Mesajı Okuyun
Old 10-09-2004, 23:05   #5
Gemici

 
Varsayılan

Şüpheli durumlarda sanık lehine karar verilir= "In dubio pro reo"

Kanunlarda yer almayan, Avrupa İnsan Hakları Konvansiyonu'nun 6.ıncı maddesinin uygulanmasından doğan hukuk prensibi. Bu prensip bir yerde "suçu mahkeme kararı ile tesbit edilmediği sürece sanığın suçsuz olduğu" prensibinin hayata geçirilmesi ve "hukuk devleti" ilkesinin uygulanmasıdır.

Sanığı cezalandırmak için hakimin bağımsız olarak kanıtları değerlendirmesi ve sanığın suçlu olduğuna kanaat getirmesi gerekir. Burada önemli olan iddia makamının sanığın suçunu kanıtlamasıdır. İsviçre Yargıtayı'nın kararlarına göre sanığın suçsuzluğunu ispat etmesi değil, savcılığın sanığın suçluluğunu ispat etmesi gerekir. Yargıtayın bu görüşü Avrupa Insan Hakları Komisyonu'nun konu hakkındaki fikrinin bir teyidi.

Hakimin görevi öne sürülen bütün kanıtları değerlendirerek sanığın suçlu veya suçsuz olduğu konusunda bir kanaate varmaktır. Yargılamanın her safhasında hazır bulunması gereken hakim öne sürülen kanıtlardan doğruluğundan şüphe ederse onları kabul etmiyebilir. Bu kabul etmemek keyfi bir davranış değildir; hakim kanıtları neden kabul etmediğini açıklamak zorundadır.
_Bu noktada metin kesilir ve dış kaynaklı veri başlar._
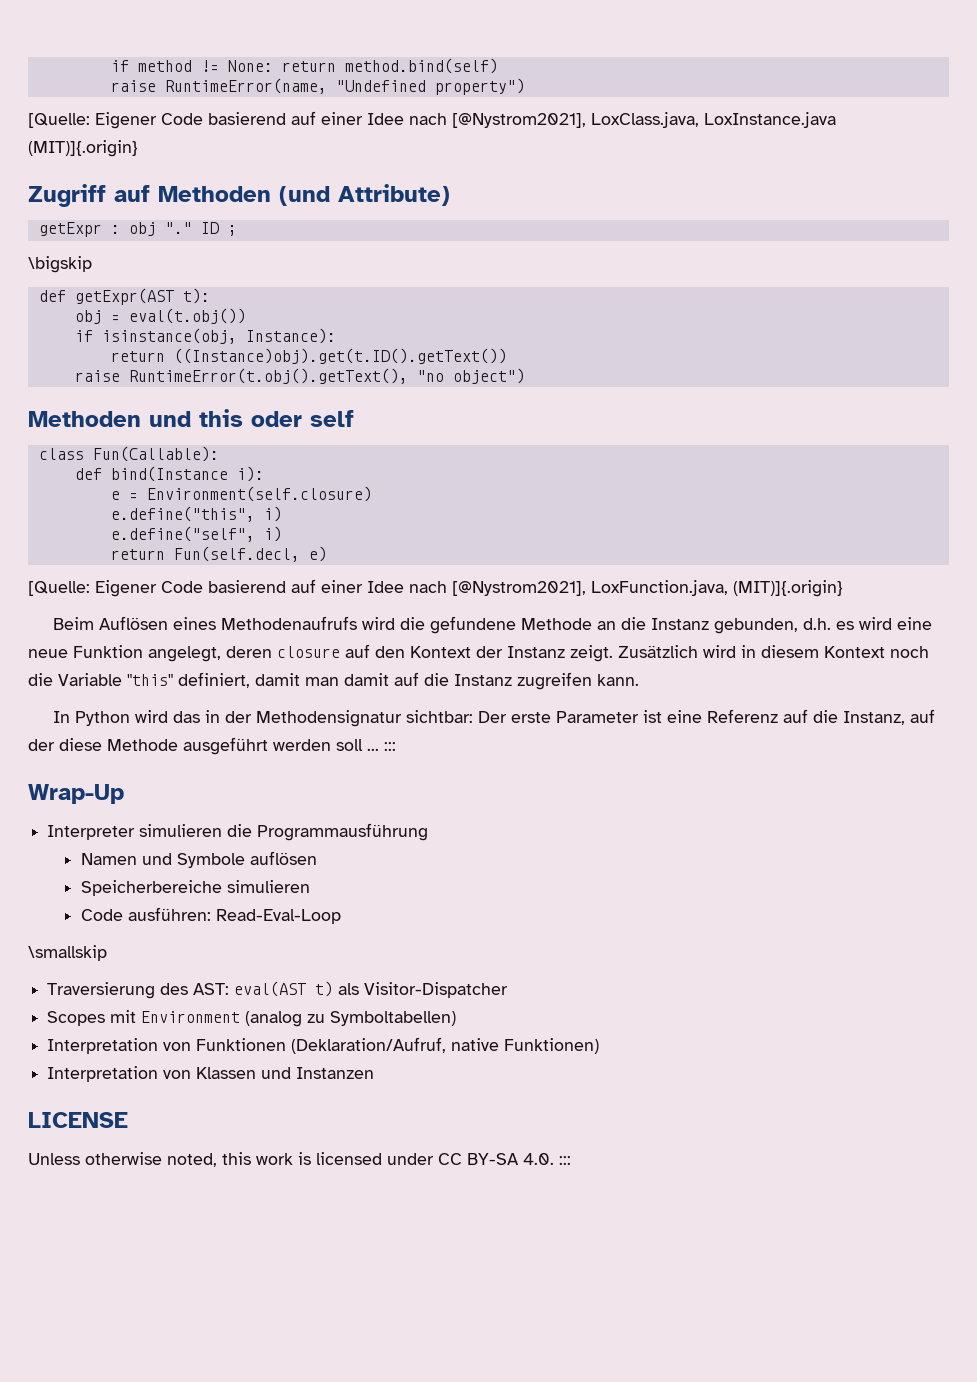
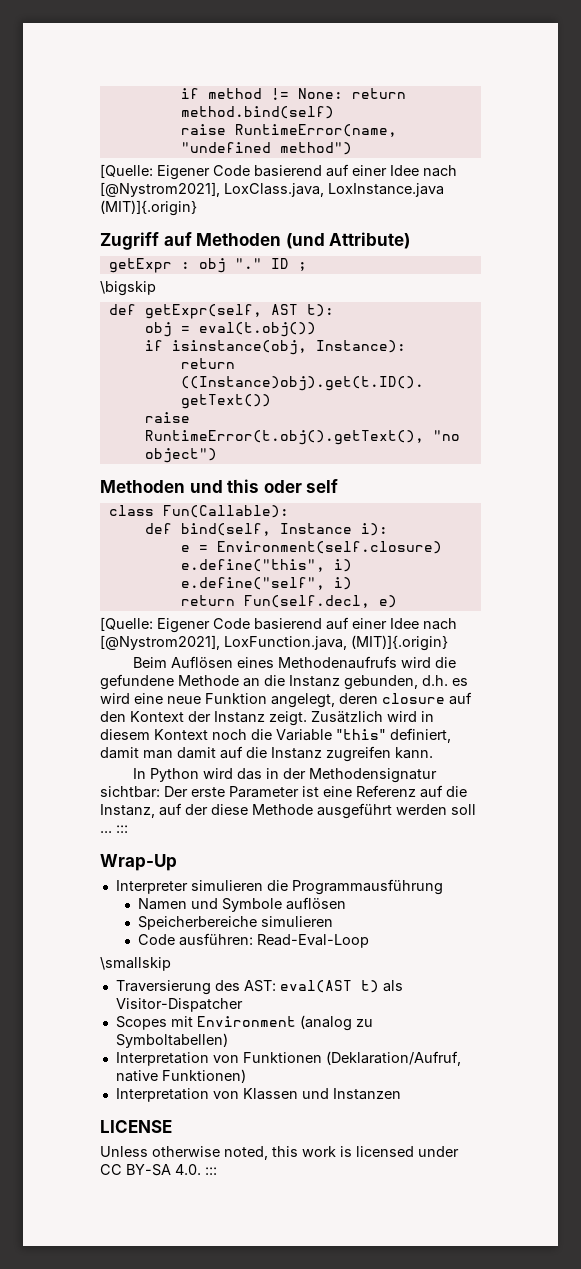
[335,78,525,95] "Undefined property") -> [180,142,352,155] "undefined method")
[74,288,174,305] getExpr(AST -> [144,304,298,319] getExpr(self, AST
[110,466,228,482] bind(Instance -> [180,523,352,536] bind(self, Instance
Almanyadaki uygulamadan bir örnek:
11 Eylül 2001 senesinde ikiz kulelere yapılan saldırıya karıştığı gerekçesi ile Fas'lı Abdelghani Mzoudi yargılandığı Hamburg Eyalet Yüksek Mahkemesi tarafından "In dubio pro reo" prensibine dayanılarak bu senenin Şubat ayında beraat ettirilmişti. Mahkeme Başkanı'nın basına verdiği demeç hayli ilginç: "Mahkeme Abdelghani Mzoudi'yi suçsuzluğuna kanaat getirdiği için değil, delil yetersizliğinden serbest bıraktı. Mzoudi'nin saldırı ile ilgili neler bildiğini sadece kendisi biliyor, mahkeme değil" Hakim Mzoudi'ye dönerek ekliyor: Bay Mzoudi beraat ettiniz, ama bu sevinilecek bir durum değil.

Savcının 15 yıl hapis ve savunmanın beraat istediği davada, mahkemeyi beraat kararı vermeye zorlayan durum şu:
11 Eylül olaylarının planlayıcısı olarak bilinen ve Amerikada hapiste bulunan Ramzi Binalshibh, Amerikan Makamları müsaade etmediği için şahit olarak dinlenememişti. Amerikan Makamlarının verdiği bilgilere göre Binashibh Mzoudi'nin olaylardan haberi olmadığını bildirmişti. Mahkeme, savcılığın şahit olarak gösterdiği İranlı eski bir ajanın ifadesini, ajan güvenilir değil diye kabul etmemişti. Bu ajan Mzoudi'nin saldırının planlanmasının bir kısmı için sorumlu olduğunu ileri sürüyor.

Sonuçta mahkeme, savcılığın, kamuoyu'nun ve politikacıların tenkitlerine rağmen "In dubıo pro reo" prensibini uygulaıp Mzoudi'yi serbest bırakmıştı.

Alıntı:
Benim söylemek istediğim olayın değerlendirmesinde "şüphe"den çok "kesinlik" veya tam tersinin olup olmadığına vicdan karar verecektir.


Benim fikrime göre burada "vicdan" yerine "kanaat getirme" "inanma" kavramı kullanılırsa daha yerinde olur. Olaydaki Alman Hakim belkide, binlerce kişinin ölümünde katkısı bulunan Mzoudi'yi serbest bıraktığı için vicdan azabı çekiyordur. Ama öne sürülen kanıtlar onun Mzoudi'nin suçluluğu konusunda tam bir kanaate varamadığını gösteriyor.